##### Available records #####
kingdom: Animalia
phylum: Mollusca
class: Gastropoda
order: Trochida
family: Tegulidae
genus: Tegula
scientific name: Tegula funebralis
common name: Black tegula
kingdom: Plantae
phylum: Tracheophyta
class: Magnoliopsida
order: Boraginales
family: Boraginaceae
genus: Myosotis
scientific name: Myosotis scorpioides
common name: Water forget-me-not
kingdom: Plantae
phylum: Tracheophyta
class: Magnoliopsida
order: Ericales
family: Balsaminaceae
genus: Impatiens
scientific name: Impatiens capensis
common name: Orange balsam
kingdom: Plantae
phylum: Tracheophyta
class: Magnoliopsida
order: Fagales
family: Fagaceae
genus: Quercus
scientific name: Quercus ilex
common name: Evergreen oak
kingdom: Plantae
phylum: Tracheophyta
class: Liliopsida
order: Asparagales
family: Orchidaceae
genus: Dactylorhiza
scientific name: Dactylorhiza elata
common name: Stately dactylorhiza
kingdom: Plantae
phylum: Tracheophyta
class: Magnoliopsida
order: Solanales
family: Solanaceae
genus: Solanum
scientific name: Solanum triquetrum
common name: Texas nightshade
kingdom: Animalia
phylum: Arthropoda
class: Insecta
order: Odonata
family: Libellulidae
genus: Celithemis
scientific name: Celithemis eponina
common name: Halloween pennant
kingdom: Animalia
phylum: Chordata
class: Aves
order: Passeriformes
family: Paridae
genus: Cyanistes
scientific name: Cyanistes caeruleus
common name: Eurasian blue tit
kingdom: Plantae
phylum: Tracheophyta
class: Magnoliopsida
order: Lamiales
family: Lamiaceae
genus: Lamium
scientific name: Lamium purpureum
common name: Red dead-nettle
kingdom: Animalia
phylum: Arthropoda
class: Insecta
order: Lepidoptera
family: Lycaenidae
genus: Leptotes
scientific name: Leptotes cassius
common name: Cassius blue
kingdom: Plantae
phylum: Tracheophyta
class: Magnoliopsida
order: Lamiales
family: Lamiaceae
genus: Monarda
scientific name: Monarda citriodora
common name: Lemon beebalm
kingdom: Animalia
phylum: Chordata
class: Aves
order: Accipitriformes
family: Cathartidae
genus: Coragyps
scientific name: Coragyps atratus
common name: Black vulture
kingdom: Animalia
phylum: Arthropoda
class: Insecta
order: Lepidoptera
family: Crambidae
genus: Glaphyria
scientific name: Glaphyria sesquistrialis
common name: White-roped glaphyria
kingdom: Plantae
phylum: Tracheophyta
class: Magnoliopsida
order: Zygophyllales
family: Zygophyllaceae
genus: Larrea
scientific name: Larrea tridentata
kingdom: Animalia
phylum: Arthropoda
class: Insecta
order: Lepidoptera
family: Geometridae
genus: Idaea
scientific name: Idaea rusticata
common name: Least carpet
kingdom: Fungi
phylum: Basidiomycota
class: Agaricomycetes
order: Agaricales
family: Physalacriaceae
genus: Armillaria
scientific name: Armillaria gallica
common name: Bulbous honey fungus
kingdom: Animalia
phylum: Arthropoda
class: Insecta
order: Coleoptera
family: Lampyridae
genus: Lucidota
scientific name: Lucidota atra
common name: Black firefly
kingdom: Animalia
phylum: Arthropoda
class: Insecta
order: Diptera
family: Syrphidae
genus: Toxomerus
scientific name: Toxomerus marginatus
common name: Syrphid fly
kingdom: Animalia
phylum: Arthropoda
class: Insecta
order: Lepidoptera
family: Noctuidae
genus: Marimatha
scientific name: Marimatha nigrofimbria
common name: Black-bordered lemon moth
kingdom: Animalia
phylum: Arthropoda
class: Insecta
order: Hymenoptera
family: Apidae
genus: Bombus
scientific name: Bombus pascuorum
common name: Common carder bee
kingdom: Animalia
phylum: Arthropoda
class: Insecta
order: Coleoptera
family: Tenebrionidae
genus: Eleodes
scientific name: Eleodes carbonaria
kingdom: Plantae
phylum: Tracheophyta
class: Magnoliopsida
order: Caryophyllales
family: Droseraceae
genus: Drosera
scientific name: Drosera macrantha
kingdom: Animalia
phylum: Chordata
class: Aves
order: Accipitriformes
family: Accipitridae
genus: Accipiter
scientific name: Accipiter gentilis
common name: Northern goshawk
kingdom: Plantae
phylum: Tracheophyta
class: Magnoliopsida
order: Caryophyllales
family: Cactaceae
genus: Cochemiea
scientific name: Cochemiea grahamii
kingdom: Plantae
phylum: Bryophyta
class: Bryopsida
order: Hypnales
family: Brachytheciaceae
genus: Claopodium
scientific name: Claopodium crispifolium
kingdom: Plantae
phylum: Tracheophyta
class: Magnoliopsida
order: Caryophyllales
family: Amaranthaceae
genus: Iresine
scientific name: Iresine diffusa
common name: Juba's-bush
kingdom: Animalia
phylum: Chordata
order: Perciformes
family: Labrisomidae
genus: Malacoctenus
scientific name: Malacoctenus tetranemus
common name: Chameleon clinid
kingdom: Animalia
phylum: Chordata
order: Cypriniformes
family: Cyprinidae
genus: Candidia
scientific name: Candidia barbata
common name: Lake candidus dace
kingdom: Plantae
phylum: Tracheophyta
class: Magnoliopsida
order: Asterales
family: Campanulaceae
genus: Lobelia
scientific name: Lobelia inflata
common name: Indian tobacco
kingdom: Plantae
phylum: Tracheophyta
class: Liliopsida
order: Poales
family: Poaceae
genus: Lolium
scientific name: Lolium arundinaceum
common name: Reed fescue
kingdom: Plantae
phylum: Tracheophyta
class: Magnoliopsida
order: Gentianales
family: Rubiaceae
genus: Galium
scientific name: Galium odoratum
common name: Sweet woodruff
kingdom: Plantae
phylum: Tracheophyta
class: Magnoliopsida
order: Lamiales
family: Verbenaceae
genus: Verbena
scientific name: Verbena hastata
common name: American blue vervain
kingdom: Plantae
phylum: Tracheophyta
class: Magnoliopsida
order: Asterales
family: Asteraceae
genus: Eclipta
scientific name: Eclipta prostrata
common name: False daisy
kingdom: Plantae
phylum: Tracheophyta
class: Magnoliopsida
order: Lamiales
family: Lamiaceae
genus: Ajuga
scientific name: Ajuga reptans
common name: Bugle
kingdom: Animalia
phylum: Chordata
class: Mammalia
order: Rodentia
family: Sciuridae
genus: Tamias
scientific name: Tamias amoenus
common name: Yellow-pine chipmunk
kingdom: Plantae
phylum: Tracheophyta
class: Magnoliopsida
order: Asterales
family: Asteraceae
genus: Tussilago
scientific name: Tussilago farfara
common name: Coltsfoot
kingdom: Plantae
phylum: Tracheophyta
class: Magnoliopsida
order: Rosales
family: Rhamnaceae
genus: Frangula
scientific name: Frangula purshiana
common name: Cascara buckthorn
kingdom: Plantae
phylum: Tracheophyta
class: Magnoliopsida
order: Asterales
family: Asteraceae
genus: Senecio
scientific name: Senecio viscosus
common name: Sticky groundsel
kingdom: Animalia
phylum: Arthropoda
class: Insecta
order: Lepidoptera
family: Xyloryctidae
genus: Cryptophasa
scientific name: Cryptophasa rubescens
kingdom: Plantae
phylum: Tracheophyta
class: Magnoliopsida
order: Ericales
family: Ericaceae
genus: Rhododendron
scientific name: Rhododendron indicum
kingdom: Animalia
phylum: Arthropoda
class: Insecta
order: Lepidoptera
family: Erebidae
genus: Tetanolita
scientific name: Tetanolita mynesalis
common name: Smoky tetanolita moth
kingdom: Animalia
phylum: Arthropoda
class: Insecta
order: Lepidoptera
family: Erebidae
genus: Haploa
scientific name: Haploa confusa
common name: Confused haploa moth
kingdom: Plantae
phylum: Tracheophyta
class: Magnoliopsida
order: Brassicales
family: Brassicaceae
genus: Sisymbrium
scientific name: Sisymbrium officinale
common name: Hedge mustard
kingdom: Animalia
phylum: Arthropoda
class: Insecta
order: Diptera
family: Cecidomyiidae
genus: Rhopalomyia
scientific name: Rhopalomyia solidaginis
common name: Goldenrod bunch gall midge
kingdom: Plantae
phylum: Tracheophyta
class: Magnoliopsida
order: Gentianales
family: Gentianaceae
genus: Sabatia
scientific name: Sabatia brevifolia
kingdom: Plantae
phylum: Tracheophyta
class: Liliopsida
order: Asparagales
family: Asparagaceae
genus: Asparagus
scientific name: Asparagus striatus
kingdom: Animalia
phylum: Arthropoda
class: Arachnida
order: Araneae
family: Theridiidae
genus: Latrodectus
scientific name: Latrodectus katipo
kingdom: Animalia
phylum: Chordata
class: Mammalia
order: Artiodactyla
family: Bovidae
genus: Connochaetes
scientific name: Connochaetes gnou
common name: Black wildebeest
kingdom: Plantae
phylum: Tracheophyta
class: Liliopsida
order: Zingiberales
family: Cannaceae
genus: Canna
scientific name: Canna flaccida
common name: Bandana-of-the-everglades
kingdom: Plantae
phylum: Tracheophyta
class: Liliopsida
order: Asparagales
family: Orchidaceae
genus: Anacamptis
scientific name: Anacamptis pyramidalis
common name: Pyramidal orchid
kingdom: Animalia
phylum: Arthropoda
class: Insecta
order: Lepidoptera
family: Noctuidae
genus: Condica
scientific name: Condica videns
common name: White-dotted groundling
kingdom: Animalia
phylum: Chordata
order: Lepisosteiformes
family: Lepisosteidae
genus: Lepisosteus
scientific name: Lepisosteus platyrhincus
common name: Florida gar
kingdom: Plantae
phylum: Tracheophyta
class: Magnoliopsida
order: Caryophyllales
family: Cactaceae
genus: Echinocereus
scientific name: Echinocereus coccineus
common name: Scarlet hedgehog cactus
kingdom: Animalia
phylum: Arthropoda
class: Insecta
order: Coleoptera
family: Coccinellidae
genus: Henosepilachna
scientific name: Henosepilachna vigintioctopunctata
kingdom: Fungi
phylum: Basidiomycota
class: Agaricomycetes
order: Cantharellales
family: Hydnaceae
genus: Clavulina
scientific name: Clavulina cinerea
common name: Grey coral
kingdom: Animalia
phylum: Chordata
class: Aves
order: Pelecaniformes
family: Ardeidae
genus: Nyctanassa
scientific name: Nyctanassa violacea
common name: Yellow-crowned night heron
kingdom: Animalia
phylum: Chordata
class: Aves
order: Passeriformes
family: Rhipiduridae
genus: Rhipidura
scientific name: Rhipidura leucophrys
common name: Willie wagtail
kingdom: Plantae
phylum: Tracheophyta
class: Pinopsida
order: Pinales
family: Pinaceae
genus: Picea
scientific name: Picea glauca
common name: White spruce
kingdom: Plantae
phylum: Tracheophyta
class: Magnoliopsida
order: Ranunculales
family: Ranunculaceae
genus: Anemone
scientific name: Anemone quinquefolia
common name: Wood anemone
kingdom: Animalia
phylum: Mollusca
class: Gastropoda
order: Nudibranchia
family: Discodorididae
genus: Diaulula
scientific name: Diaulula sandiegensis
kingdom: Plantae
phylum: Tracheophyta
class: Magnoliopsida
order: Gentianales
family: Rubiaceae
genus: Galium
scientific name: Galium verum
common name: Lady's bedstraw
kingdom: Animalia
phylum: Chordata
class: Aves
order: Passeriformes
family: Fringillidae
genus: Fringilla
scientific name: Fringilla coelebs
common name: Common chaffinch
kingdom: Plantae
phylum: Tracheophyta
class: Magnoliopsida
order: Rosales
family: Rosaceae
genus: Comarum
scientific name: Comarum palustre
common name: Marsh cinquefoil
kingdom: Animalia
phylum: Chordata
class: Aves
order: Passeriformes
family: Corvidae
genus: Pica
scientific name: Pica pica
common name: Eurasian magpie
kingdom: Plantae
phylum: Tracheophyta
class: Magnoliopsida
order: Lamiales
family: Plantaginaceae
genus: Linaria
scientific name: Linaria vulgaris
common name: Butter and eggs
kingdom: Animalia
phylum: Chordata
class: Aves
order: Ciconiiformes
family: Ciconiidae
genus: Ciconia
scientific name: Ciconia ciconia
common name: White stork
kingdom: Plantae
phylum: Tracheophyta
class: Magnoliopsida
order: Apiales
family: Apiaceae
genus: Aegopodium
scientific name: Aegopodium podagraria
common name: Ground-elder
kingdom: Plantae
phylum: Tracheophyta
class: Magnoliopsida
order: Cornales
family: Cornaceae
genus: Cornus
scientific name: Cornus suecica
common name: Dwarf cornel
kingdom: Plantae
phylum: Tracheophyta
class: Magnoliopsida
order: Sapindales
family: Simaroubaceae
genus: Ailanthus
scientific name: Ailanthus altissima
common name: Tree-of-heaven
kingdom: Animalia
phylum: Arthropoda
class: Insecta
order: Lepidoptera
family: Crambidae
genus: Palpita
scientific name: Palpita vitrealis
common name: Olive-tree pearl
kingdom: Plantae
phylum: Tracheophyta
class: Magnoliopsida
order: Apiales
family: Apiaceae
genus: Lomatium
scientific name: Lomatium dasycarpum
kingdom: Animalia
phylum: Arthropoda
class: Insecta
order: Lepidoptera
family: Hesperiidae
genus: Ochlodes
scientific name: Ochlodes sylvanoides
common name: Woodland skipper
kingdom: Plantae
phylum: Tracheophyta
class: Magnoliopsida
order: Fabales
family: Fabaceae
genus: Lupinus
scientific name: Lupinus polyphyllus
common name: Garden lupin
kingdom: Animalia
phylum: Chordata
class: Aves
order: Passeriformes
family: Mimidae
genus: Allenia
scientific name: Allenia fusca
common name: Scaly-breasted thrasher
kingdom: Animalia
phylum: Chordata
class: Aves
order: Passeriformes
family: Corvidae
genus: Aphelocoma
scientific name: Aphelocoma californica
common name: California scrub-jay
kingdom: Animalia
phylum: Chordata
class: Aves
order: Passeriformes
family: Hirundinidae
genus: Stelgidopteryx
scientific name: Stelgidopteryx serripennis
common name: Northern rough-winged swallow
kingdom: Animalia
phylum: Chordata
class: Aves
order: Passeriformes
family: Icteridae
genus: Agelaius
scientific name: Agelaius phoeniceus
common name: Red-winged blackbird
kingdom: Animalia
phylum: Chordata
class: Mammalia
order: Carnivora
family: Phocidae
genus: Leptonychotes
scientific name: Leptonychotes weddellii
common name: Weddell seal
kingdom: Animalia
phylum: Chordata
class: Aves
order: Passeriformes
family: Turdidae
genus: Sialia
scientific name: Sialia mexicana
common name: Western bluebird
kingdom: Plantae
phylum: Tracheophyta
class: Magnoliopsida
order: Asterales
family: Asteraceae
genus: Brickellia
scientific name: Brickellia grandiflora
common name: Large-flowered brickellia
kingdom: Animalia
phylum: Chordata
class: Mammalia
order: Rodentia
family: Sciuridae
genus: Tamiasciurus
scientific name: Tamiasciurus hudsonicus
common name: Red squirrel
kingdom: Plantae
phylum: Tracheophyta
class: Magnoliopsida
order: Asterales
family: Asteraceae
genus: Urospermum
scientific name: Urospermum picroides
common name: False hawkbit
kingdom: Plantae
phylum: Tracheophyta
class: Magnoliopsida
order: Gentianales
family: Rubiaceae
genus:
#####
• [Set exercise] State how many lines in the items above contain the string "Galium", counting only case-exact matches. Give only the number.

• [Complete response] 4